Signed-off-by: Bill Nell <bnell@redhat.com>
2025-09-17 19:43:31 -04:00
parent e6585ddb45
commit 5963b98b46
68 changed files with 2698 additions and 2526 deletions
--- a/tests/kernels/moe/test_pplx_cutlass_moe.py
+++ b/tests/kernels/moe/test_pplx_cutlass_moe.py
@@ -9,6 +9,8 @@ import torch
 from tests.kernels.utils import torch_experts
 from vllm import _custom_ops as ops
 from vllm.config import VllmConfig, set_current_vllm_config
+from vllm.model_executor.layers.fused_moe.config import (
+    fp8_w8a8_moe_quant_config)
 from vllm.model_executor.layers.fused_moe.cutlass_moe import (
    CutlassBatchedExpertsFp8)
 from vllm.model_executor.layers.fused_moe.fused_moe import fused_topk
@@ -143,10 +145,16 @@ def pplx_cutlass_moe(
                            device="cuda",
                            dtype=torch.int64)

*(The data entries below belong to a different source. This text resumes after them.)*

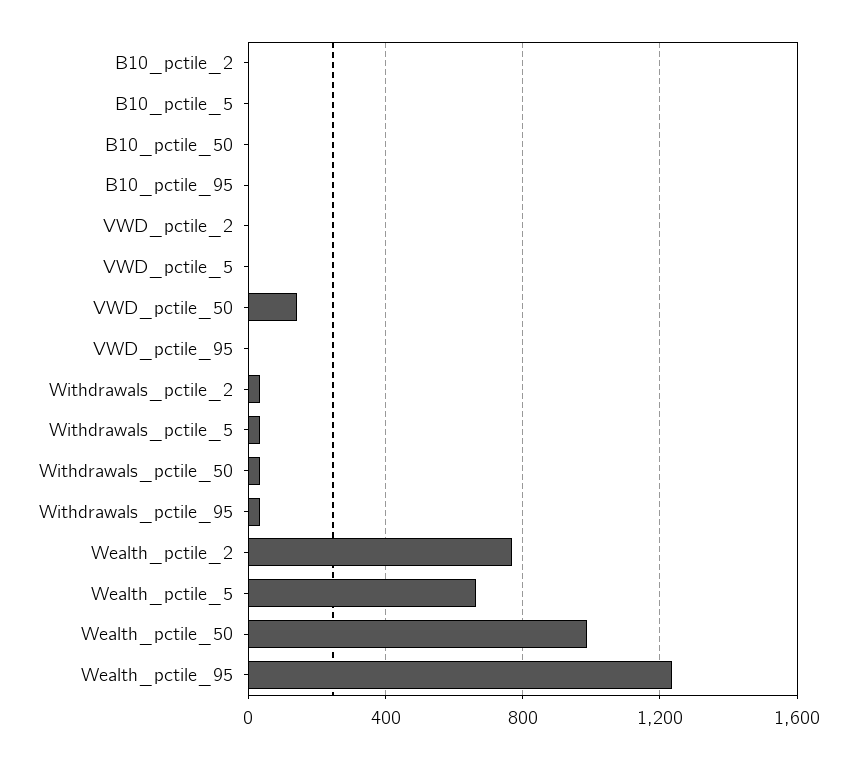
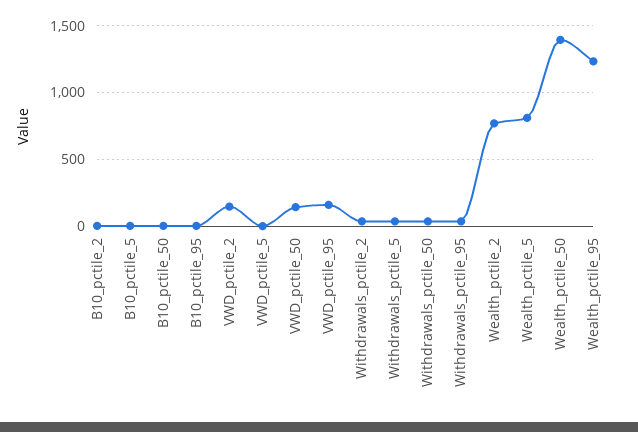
  {
    "B10_pctile_2": 0,
    "B10_pctile_5": 0,
    "B10_pctile_50": 0,
    "B10_pctile_95": 0,
-   "VWD_pctile_2": 0,
+   "VWD_pctile_2": 150,
    "VWD_pctile_5": 0,
    "VWD_pctile_50": 150,
-   "VWD_pctile_95": 0,
+   "VWD_pctile_95": 150,
    "Withdrawals_pctile_2": 50,
    "Withdrawals_pctile_5": 50,
    "Withdrawals_pctile_50": 50,
    "Withdrawals_pctile_95": 50,
    "Wealth_pctile_2": 750,
-   "Wealth_pctile_5": 650,
+   "Wealth_pctile_5": 800,
-   "Wealth_pctile_50": 1000,
+   "Wealth_pctile_50": 1400,
    "Wealth_pctile_95": 1250
  }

-    experts = CutlassBatchedExpertsFp8(num_local_experts, num_dispatchers,
-                                       out_dtype, per_act_token, per_out_ch,
-                                       ab_strides1, ab_strides2, c_strides1,
-                                       c_strides2)
+    experts = CutlassBatchedExpertsFp8(
+        num_local_experts, num_dispatchers, out_dtype, ab_strides1,
+        ab_strides2, c_strides1, c_strides2,
+        fp8_w8a8_moe_quant_config(
+            per_act_token_quant=per_act_token,
+            per_out_ch_quant=per_out_ch,
+            w1_scale=chunk_by_rank(w1_scale, rank, world_size),
+            w2_scale=chunk_by_rank(w2_scale, rank, world_size),
+            a1_scale=chunk_by_rank(a1_scale, rank, world_size)
+            if per_act_token else a1_scale[rank]))

    fused_cutlass_experts = FusedMoEModularKernel(
        prepare_finalize,
@@ -167,10 +175,7 @@ def pplx_cutlass_moe(
        chunk_topk_ids,
        global_num_experts=num_experts,
        expert_map=None,  #TODO
-        w1_scale=chunk_by_rank(w1_scale, rank, world_size),
-        w2_scale=chunk_by_rank(w2_scale, rank, world_size),
-        a1_scale=chunk_by_rank(a1_scale, rank, world_size)
-        if per_act_token else a1_scale[rank])
+    )

    torch.cuda.synchronize()